For my part, I’ve been distracted, hence losing track of the illusion of day. I’ve been exercising and exorcising the grey sponge in my cracked skull (it complements the broken heart but that’s under reconstruction, thanks to someone who can get inside both head and heart) by distraction and concentration respectively. I’ve been reading: last Saturday’s Guardian (still) and White Teeth by Zadie Smith. I never follow the crowd, usually eschew conformism and do my own thing. White Teeth was a bit too populist in my mind but now I’ve succumbed. It was on my bucket list and Someone Else has said that the bucket may be near, so I figured I’d get this one done. I enjoyed the last award winner I read (The Curious Incident of the Dog in the Night Time; possibly because it dealt with mental health), so I’ll see how this one goes. Another box ticked. Writing this, drinking black coffee (I’m not racist but I do like my sandwiches cut into triangles and that’s not racist) and listening, to Radio 4 and Someone Else. With The Dog out and me holding the fort, I have time for further inward reflection.

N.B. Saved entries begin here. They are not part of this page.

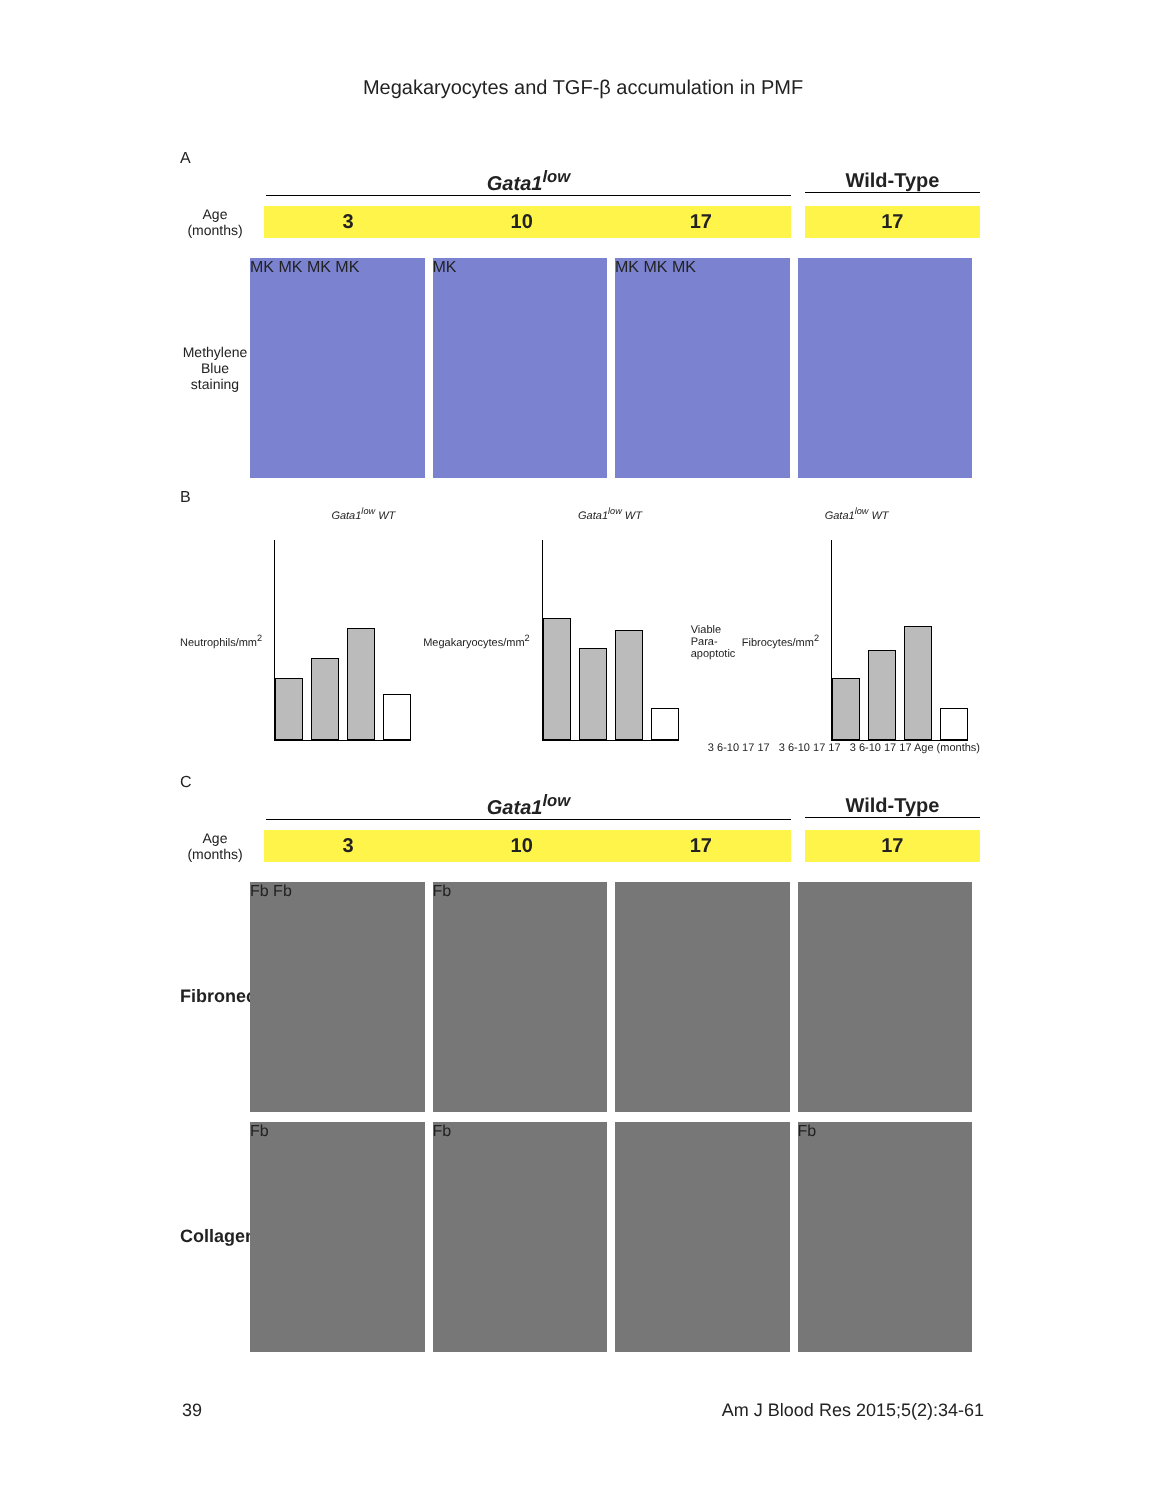Megakaryocytes and TGF-β accumulation in PMF
A
Gata1<sup>low</sup> Wild-Type
Age (months)
3 10 17 17
Methylene Blue staining
MK MK MK MK MK MK MK MK
B
Gata1<sup>low</sup> WT Gata1<sup>low</sup> WT Gata1<sup>low</sup> WT
Neutrophils/mm<sup>2</sup> Megakaryocytes/mm<sup>2</sup> Viable Para-apoptotic Fibrocytes/mm<sup>2</sup>
3 6-10 17 17 3 6-10 17 17 3 6-10 17 17 Age (months)
C
Gata1<sup>low</sup> Wild-Type
Age (months)
3 10 17 17
Fibronectin
Fb Fb Fb
Collagen
Fb Fb Fb
39 Am J Blood Res 2015;5(2):34-61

Someone Else has ignored me. It’s the head and heart thing again. The person who is helping to repair me (my heart) has also said they’ll wait if I have to go away to exorcise Someone Else. That person has gotten inside both of us.
It’s been opined that I may have BPD (Bi-polar Disorder, or two bears that are untidy?): this would explain a lot. Add that to OCD (or CDO, as I like to have the letters in the right order. I also keep this place in a state where an estate agent would only need to be a little creative to market it as a flat. But it is what it is and we’re only still here by the grace of the owner) and ADS and I’m fast collecting an alphabet, like the lids from old Smarties tubes. I have swaps: a C and two Ds. Anyone want to swap? I’ll have an E, please Bob.
I’ve also been reading The Bible; specifically Job: “Lord, why hast thou forsaken me?” I asked above but He was out. Probably moved out when I asked begged “God, please help me” when I found out The Courts was visiting. But He has granted me gifts of forgiveness, knowledge, wisdom, understanding, patience (and patients), love, empathy, friends and family. If it wasn’t for those gifts and my application of some of them, I wouldn’t be here still. Read that in whichever way you wish but I wrote it, not Someone Else.
But that Someone Else is still company: company I crave and eschew in equal measure at different times. The company I really crave is the one who’s mending me and helping me back up. There’s a long way to go. They can’t be here but know where I am. Name that paraphrased tune:
“My name is Laker. I live on the second floor…”
Alone today, I am a small blue thing.